Koichi Wakata, who served as the first Japanese commander of the International Space Station, returned to Earth on May 14 after completing his fourth space mission. He reached the spacecraft in November, became its 39th commander on March 9 — the first Asian to head the space station — and safely operated the spacecraft for 66 days.
We congratulate Wakata on his achievements as an astronaut. Since he first boarded Space Shuttle Endeavor as a mission specialist in January 1996, his total time in space across four space trips has amounted to 348 days, the longest for a Japanese and followed by Soichi Noguchi’s 177 days.
Wakata took part in the development of a robot arm and other equipment used in space and participated in the construction of the ISS as a robot arm operator. But apart from Wakata’s achievements, Japan needs to consider whether its participation in the ISS project has produced benefits that justify the large amount of money it has spent.
A Japanese astronaut is expected to board the ISS in 2015 and another in 2016. But the ISS is scheduled to end its operation in 2020 at the earliest.
The Japanese government has so far spent some ¥826 billion on the project and plans to use another ¥35.7 billion in fiscal 2014. Its noteworthy national financial contribution to the project is comparable to that of Europe as a whole though smaller than the United States.’
The government justifies Japan’s participation in the ISS project by saying that it has been able to use the manned spacecraft by paying just one-hundredth the cost shouldered by the U.S. Through the project, the nation has acquired technological progress that contributes to the promotion of industries, and participation by Japanese astronauts has given hope to many Japanese youths, it says.
But attention also needs be paid to the critical view of some regarding manned space flights like the ISS project. At a dark- energy workshop at the Space Telescope Science Institute in Baltimore in September 2007, Steven Weinberg, a particle physicist at the University of Texas and a co-recipient of the 1979 Nobel Prize in physics, said: “The International Space Station is an orbital turkey. No important science has come out of it. I could almost say no science has come out of it.
“And I would go beyond that and say that the whole manned spaceflight program, which is so enormously expensive, has produced nothing of scientific value.”

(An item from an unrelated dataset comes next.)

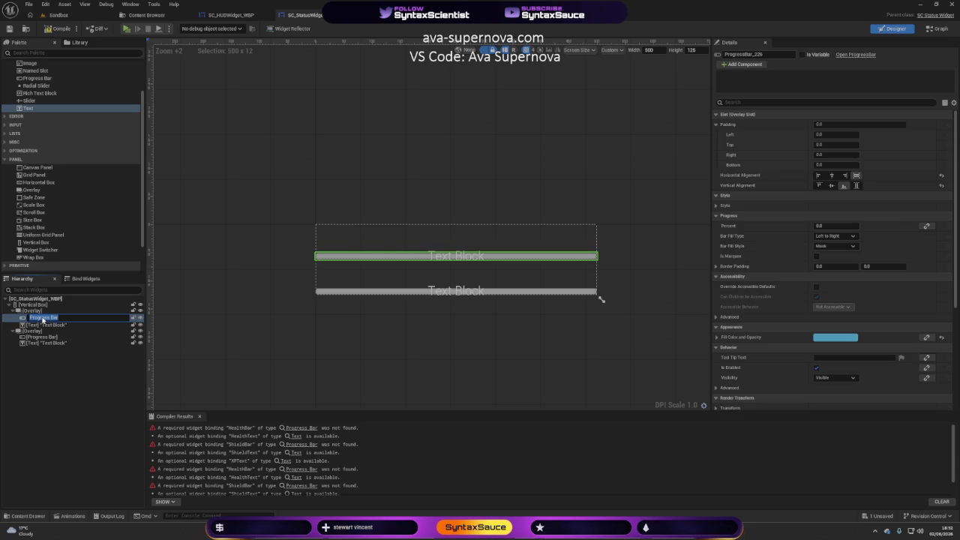
{"action": "type", "text": "He"}
{"action": "key", "text": "Return"}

For example, manned space flight was used to repair the Hubble Telescope, which was carried into orbit by a Space Shuttle in 1990. Although Hubble succeeded in shedding light on the age and expansion of space, it might have accomplished more at far lower costs if it had been placed in an orbit much farther away from Earth, and thus more suitable for space observation, as a throwaway space probe.
Sending unmanned space probes to Mars multiple times would also be less costly, result in more technological and scientific achievements, and contribute more to advancement of industries than sending a manned spacecraft to the planet.
We should recall how much the Hayabusa unmanned space probe accomplished in studying an asteroid. Hayabusa, launched in May 2003, brought sample material from asteroid 25143 Itokawa to Earth in June 2010 at a cost of only about ¥20 billion. As budget pressures strengthen, Japan’s experts and taxpayers should seriously consider what approach will best serve its needs for space observation and exploration. The discussions should not be left to bureaucrats and politicians.